Tomaré como ejemplo la ciudad de Sevilla para hacer la comparación.

El fenómeno publicitario se extiende cada vez más, la publicidad

mueve el mundo y por lo tanto el mundo se sirve de ella, y por encima de

todo el comercio. Los grandes carteles sobre edificios que anuncian marcas

comerciales, empresas, etc son cada vez más comunes en la ciudad, sin

embargo aún no se ha llegado a la brutalidad que se da en Las Vegas, y

sinceramente, dudo mucho que una ciudad como Sevilla, o cualquier otra

cuidad de España pueda convertirse en algo similar a Las Vegas. Creo que

ese fenómeno sólo podría llevarse a cabo en una ciudad americana.


Por otra parte, algo que diferencia también mucho a Sevilla de Las

Vegas, es que en la primera no se da esa cultura del automóvil y la autopista.
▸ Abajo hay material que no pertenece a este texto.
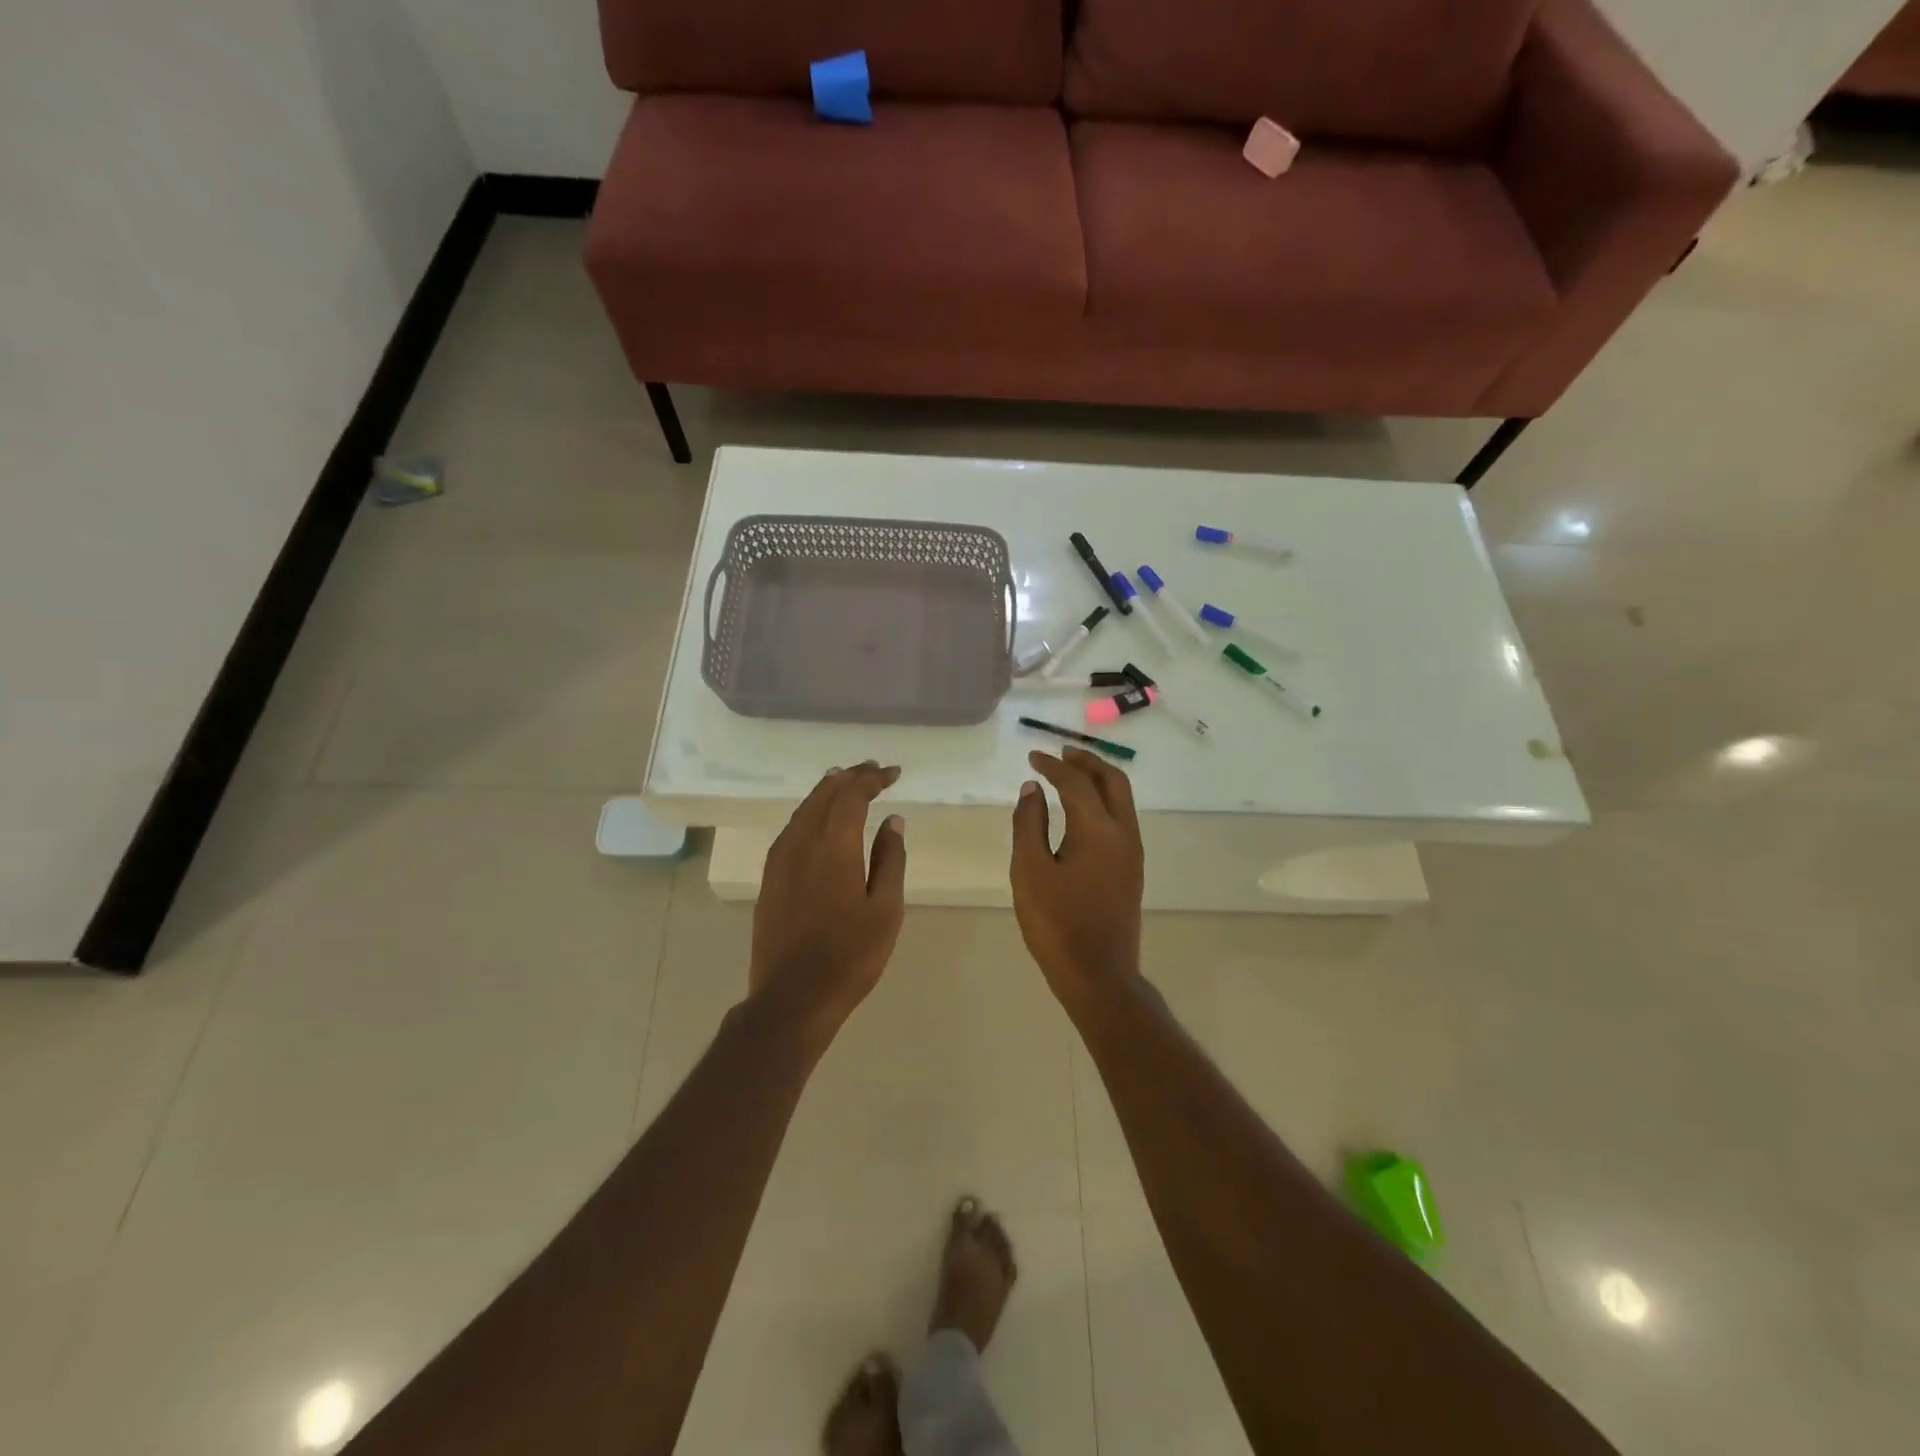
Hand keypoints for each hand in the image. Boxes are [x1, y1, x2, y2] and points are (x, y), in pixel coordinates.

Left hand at [751, 763, 907, 1033]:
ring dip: (827, 791)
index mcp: (833, 847)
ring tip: (848, 784)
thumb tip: (893, 821)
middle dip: (849, 777)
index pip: (851, 795)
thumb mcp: (885, 910)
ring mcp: (779, 860)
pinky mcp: (769, 877)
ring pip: (803, 809)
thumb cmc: (849, 956)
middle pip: (823, 794)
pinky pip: (791, 828)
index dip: (872, 778)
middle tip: (873, 771)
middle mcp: (801, 842)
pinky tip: (820, 820)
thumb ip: (890, 859)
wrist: (792, 998)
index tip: (893, 773)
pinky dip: (811, 812)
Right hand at [1009, 748, 1144, 1000]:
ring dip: (1098, 780)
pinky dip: (1103, 801)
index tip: (1032, 757)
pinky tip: (1081, 811)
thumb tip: (1032, 789)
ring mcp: (1132, 852)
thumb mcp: (1029, 871)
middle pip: (1113, 781)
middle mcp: (1123, 833)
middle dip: (1087, 762)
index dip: (1053, 766)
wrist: (1098, 974)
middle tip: (1060, 754)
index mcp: (1098, 830)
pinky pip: (1121, 818)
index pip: (1076, 783)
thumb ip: (1029, 825)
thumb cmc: (1057, 923)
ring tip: (1070, 775)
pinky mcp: (1132, 869)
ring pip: (1122, 799)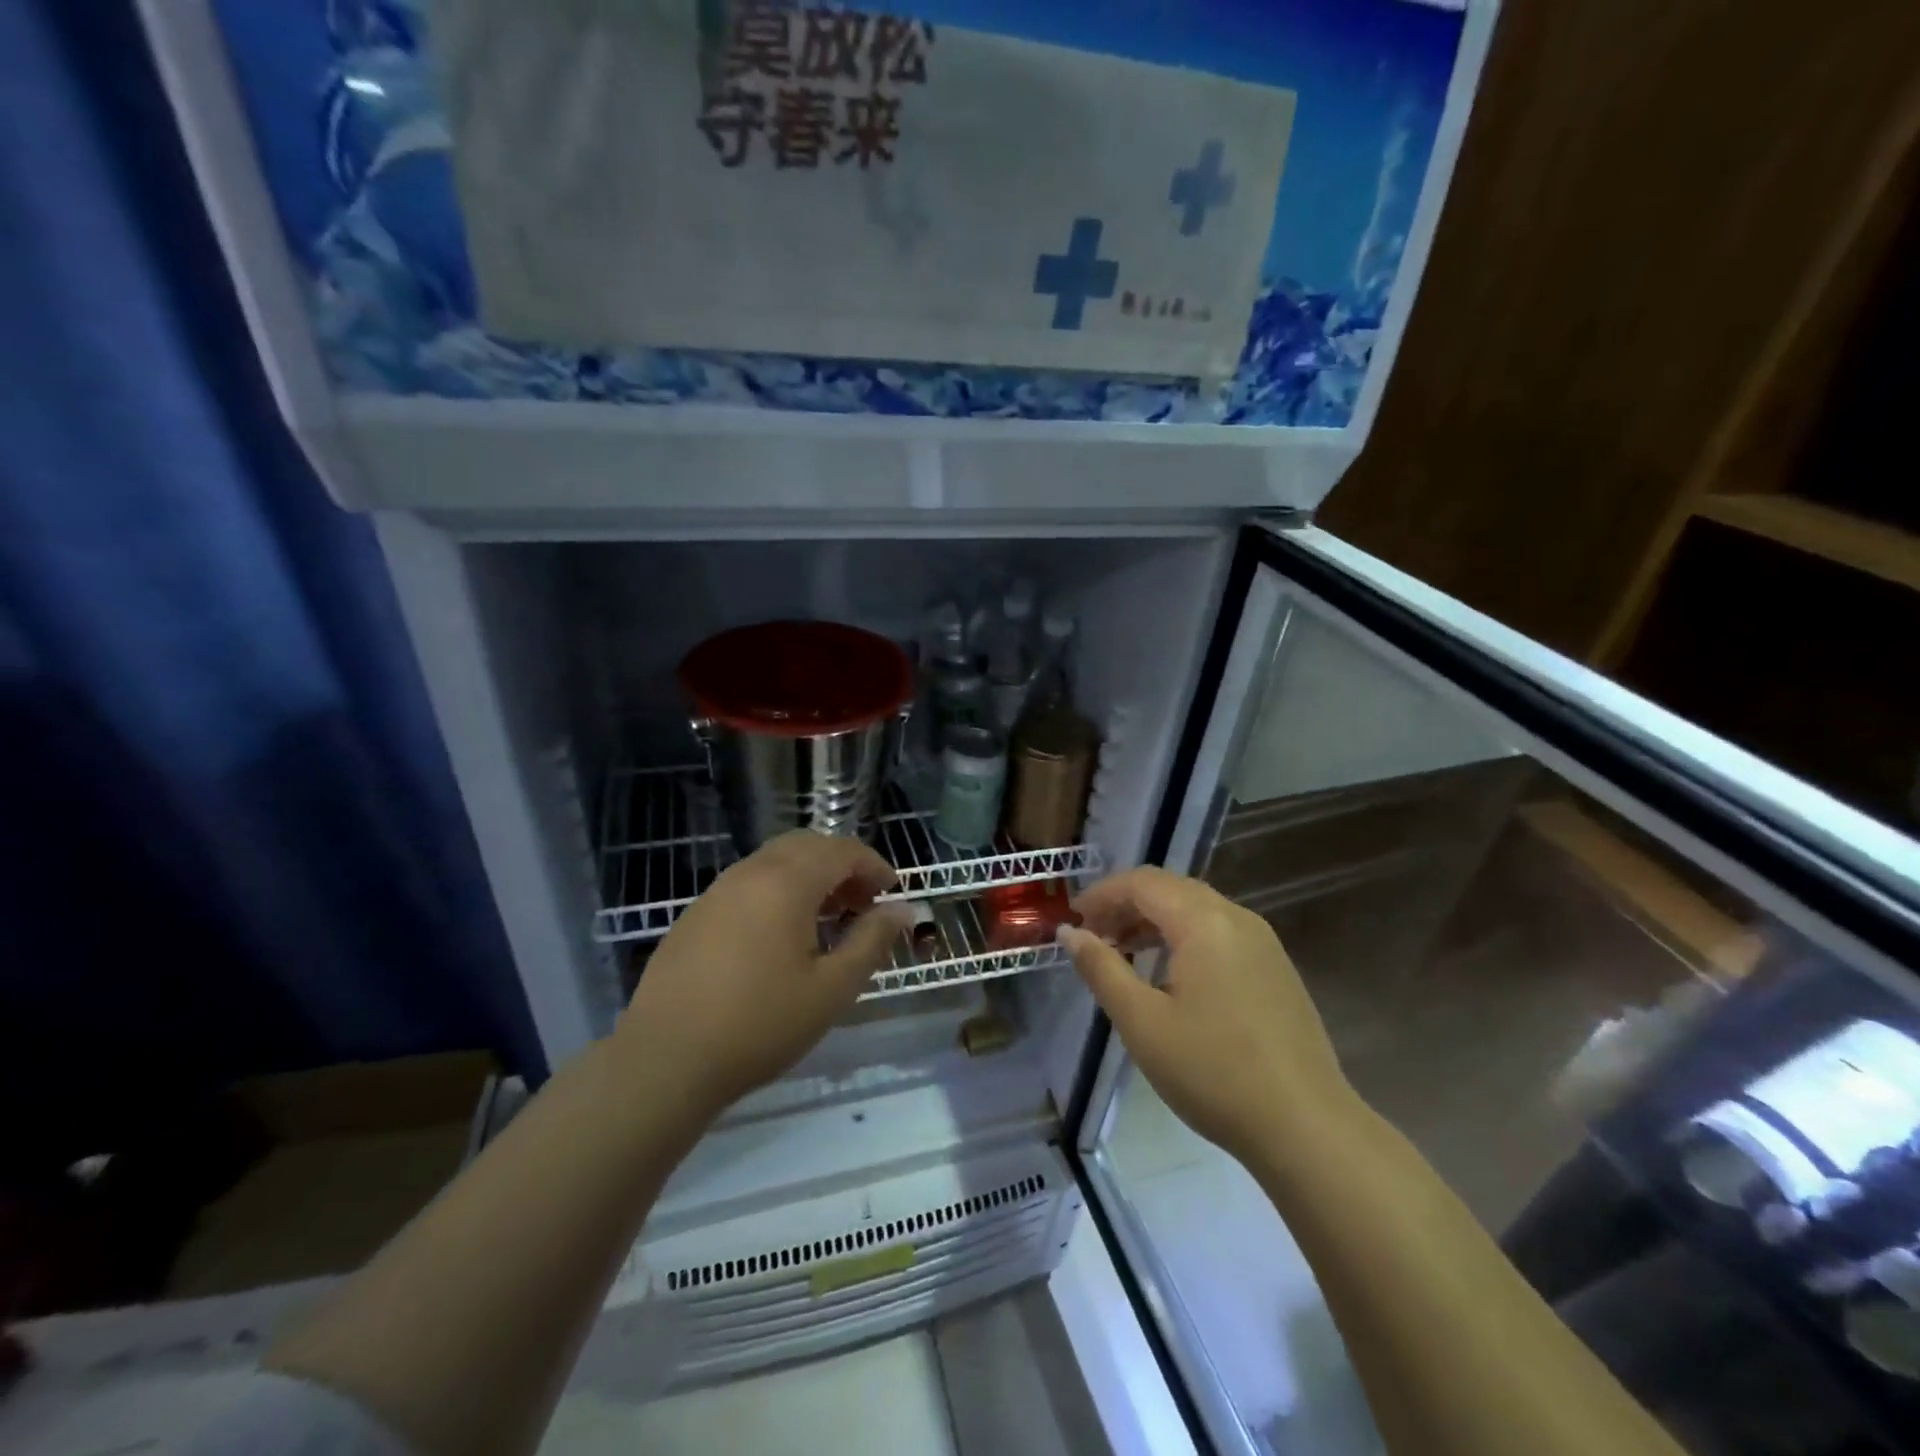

Aunque la gente cada vez utiliza más el coche para desplazarse, la ciudad no

está preparada en ningún sentido para acoger esa forma de moverse,

simplemente porque no ha sido fundada a partir de una autopista como

ocurrió en Las Vegas. Mientras que en Sevilla el centro de la ciudad, y por

tanto los comercios y las calles comerciales están diseñadas para un

tránsito peatonal, con carteles y rótulos destinados al peatón y por tanto a

un tráfico lento, que no necesitan ser vistos desde kilómetros de distancia,

en Las Vegas el centro es la propia autopista y a ambos lados de la misma se

encuentran todos los servicios, casinos, hoteles, restaurantes, capillas,

estaciones de servicio, etc, destinados a un público que se mueve en

automóvil, a gran velocidad, que deben tener por tanto carteles y rótulos

que se vean a gran distancia y que atraigan al público.

Esa es una de las diferencias entre la publicidad de las Vegas y la

publicidad que podemos encontrar en cualquier ciudad de España, la

publicidad aquí simplemente intenta mostrarnos algo, mientras que allí lo que

intenta es atraer al público y al dinero, que es al fin y al cabo de lo que se

nutre la ciudad.

En cuanto al tipo de arquitectura ocurre lo mismo, los edificios, los

centros comerciales de aquí etc, no están diseñados como los de las Vegas

para intentar retener al visitante el mayor tiempo posible, y no desarrollan

en su interior esa espectacularidad y ese mundo paralelo que nada tiene que

ver con el exterior. No hay tanta competitividad entre unos edificios y

otros y la lucha por atraer a la clientela no es tan brutal como en las Vegas.